» DOCUMENT SECTION:

BEGIN

Lately, The Muse Dialogue has been examining the impact that new generations will have on the arts, and questioning how their engagement with art forms has shifted dynamics in the industry.

Babs Carryer, a Carnegie Mellon University adjunct professor, began her career as an artist but quickly shifted gears into entrepreneurism. She had a theater in New York City, where she wrote, directed, produced, and performed both her own shows and others’. After realizing the significance of the dawn of the Internet, she decided to apply her artistic knowledge to business and began consulting. She co-founded a consulting company, and for the past fifteen years has been teaching entrepreneurship at CMU.

Though the two worlds seem drastically different on the outside, Babs maintains that arts and entrepreneurship have a lot in common and speculates on the future of the arts entrepreneurial field.

about

Babs Carryer, arts entrepreneur and CMU instructor

Babs Carryer: I think people don’t often think about business as being creative. I think there are probably many aspects of business that aren’t creative. But I think there are many aspects of business – and particularly in the early stages of business that I love – that are incredibly creative. It’s all about problem solving. What’s the problem in the marketplace? How do you get customers? How do you maintain competitive advantages? What is the innovative solution? If you think about it, those are all really think-outside-the-box kind of issues.

END

» SUPPLIED INFORMATION:

BEGIN

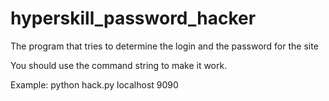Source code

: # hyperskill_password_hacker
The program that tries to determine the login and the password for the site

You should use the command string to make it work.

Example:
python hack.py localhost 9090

END

» ACTIVITY A: In the profile of Babs Carryer, for how long has she been teaching entrepreneurship at CMU?
» ACTIVITY B: Arrange the lines of the records as a Markdown table with the columns Row and Record line, numbering each row and skipping blank lines. Leave the pictures out of the answer.

» PROBLEM SOLUTION A: She has been teaching entrepreneurship at CMU for the past fifteen years.

» PROBLEM SOLUTION B:
| Row | Record line |
|---|---|
| 1 | Source code |
| 2 | : # hyperskill_password_hacker |
| 3 | The program that tries to determine the login and the password for the site |
| 4 | You should use the command string to make it work. |
| 5 | Example: |
| 6 | python hack.py localhost 9090 |